Another interesting letter to editor from Dawn – the Pakistani newspaper. This one is on the Mughal history and how/why the Islamic world lost the educational and scientific edge.
Akbar refused the Printing Press brought by Portuguese in the 16th century!
I thank Prof Eice for correcting me about Aurangzeb’s stay in Deccan for 20 years as a prince. However, he has failed to mention that as an emperor he went to Deccan again in 1681 to take command of the army, never to return. During 26 years’ stay, he remained embroiled in fighting with Marathas and the remaining Muslim states of Bejapur and Golkanda till 1707 when he died and buried at Khuldabad.
His absence from the capital for almost half of his reign and endless wars were the chief causes that weakened the empire. After his death, another war of succession ensued. These wars drained the treasury, while the seat of power went to an imbecile, aged son of the deceased emperor who ruled an unmanageable and economically shattered country for about four years as Bahadur Shah I.
After his death in 1711 till 1858, anarchy prevailed. Of the next eight emperors whose combined reign spanned only for 52 years, four were murdered, one deposed and only three died peacefully on the throne.
Nadir Shah Afshar, a Turk from Iran, attacked India in 1738 and sacked Delhi. As a result, the already weak empire started disintegrating. The two important provinces of Oudh and Deccan seceded, and emboldened Maratha freebooters regained their lost positions.
Vestiges of imperial power were destroyed by the first Afghan king, Ahmed Shah Durrani, who invaded India four times before fighting Marathas at Panipat in the fifth invasion: which seldom brought solace to the emasculated Mughal authority, least of all “sustaining for 100 more years”. After dislodging Marathas, when General Lake entered Delhi in 1803 to save Shah Alam, he found the hapless old and blind Emperor in their captivity.
Prof Eice has contested that the period of turmoil and thugs does not cover the Mughal era but has admitted at the same time that thuggery was suppressed by Lord William Bentinck (1833-35) when Akbar-II was sitting on the throne of Delhi (Punjab, Bengal, Bihar and a part of Orrisa excluding). He is right that Hyder Ali and Tipu resisted British power but he must also admit that they could not sustain against their superior arms and highly disciplined forces, besides depending on the losing French power.

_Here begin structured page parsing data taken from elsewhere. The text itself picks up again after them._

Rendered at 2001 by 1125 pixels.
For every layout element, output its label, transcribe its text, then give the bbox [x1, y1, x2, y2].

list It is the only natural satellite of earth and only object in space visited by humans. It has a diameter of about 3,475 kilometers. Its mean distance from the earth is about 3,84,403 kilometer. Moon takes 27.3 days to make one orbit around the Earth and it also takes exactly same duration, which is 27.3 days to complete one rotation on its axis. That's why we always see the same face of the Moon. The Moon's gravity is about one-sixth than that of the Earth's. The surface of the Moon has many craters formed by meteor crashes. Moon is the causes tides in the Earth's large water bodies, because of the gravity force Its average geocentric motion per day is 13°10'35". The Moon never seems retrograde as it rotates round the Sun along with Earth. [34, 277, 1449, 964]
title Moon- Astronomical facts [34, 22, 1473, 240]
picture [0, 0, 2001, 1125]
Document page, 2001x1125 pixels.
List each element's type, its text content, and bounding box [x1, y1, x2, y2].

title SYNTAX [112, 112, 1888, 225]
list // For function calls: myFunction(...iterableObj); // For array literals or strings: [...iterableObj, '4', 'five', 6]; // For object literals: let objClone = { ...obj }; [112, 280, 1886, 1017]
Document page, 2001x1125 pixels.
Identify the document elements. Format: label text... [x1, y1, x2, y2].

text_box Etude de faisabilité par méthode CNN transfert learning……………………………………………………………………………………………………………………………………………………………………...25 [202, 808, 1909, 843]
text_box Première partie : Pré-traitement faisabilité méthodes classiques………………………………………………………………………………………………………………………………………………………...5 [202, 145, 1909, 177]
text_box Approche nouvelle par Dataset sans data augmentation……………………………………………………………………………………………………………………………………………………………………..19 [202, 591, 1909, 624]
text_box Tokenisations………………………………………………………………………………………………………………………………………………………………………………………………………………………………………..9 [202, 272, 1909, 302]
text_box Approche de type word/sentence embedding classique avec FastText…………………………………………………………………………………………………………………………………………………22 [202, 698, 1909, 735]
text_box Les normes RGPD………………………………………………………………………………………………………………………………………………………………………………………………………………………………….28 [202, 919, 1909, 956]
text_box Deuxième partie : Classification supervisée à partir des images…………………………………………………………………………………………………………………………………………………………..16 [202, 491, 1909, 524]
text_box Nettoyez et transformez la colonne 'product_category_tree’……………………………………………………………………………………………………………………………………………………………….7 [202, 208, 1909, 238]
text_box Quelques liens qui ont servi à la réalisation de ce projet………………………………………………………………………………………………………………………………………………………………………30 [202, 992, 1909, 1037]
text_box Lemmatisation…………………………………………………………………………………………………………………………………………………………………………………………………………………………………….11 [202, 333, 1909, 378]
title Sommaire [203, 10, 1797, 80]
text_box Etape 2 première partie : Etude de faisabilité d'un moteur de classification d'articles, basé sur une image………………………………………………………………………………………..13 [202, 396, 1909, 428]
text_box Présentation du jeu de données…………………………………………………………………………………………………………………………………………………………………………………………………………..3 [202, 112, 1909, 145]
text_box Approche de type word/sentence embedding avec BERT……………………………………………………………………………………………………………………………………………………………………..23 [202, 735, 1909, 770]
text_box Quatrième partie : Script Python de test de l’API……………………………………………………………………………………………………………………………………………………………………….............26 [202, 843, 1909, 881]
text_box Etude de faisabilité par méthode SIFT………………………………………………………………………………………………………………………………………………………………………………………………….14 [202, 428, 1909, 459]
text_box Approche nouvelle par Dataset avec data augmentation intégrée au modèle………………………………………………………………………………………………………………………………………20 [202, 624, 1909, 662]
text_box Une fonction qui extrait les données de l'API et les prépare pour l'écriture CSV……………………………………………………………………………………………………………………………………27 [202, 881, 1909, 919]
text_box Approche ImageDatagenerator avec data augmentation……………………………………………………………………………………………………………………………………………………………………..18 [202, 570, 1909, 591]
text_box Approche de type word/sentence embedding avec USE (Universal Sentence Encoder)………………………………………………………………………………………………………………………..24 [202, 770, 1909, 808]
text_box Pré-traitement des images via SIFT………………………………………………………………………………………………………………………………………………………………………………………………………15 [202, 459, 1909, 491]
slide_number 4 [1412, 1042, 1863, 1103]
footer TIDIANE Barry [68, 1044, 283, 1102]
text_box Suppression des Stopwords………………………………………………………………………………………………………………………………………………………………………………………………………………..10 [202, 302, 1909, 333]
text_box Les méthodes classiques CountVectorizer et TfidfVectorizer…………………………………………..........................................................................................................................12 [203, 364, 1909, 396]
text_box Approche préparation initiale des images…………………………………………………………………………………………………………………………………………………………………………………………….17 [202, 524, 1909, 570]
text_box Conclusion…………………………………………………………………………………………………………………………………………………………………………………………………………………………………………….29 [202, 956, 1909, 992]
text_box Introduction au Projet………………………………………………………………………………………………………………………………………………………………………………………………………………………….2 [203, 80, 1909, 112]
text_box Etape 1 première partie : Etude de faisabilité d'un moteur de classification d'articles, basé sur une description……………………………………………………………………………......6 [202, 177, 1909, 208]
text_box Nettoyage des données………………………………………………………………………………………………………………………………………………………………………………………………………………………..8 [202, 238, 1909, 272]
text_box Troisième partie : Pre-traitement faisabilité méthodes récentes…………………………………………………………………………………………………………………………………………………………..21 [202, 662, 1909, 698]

He has failed to appreciate that I had mentioned Al-Beruni being out of context, as the topic under discussion was the role of Muslims in establishing educational institutions in India whereas this great scholar belonged to Central Asia and that too before Muslims established themselves in India.
It was after Baghdad’s fall that Muslims’ intellectual activity came to a grinding halt in the Islamic world, including Spain which fell in 1492. This atrophied mindset continued even during the periods of great Mughals and Ottomans. Emperor Akbar though great patron of art and literature refused the printing press brought by the Portuguese in the 16th century on the plea that its use will render the ‘kaztibs’ jobless.
Mr Mansoor Alam, in his article ‘This dream of Islamic renaissance’(Jan 15), has rightly said that Jehangir showed no interest, when the British came to the court, in finding out how they had travelled across the seven seas. The Ottomans who ruled over one-third of Europe paid no attention to the discovery of Americas. Neither of the two empires built any university or encouraged the learning of science and other modern disciplines.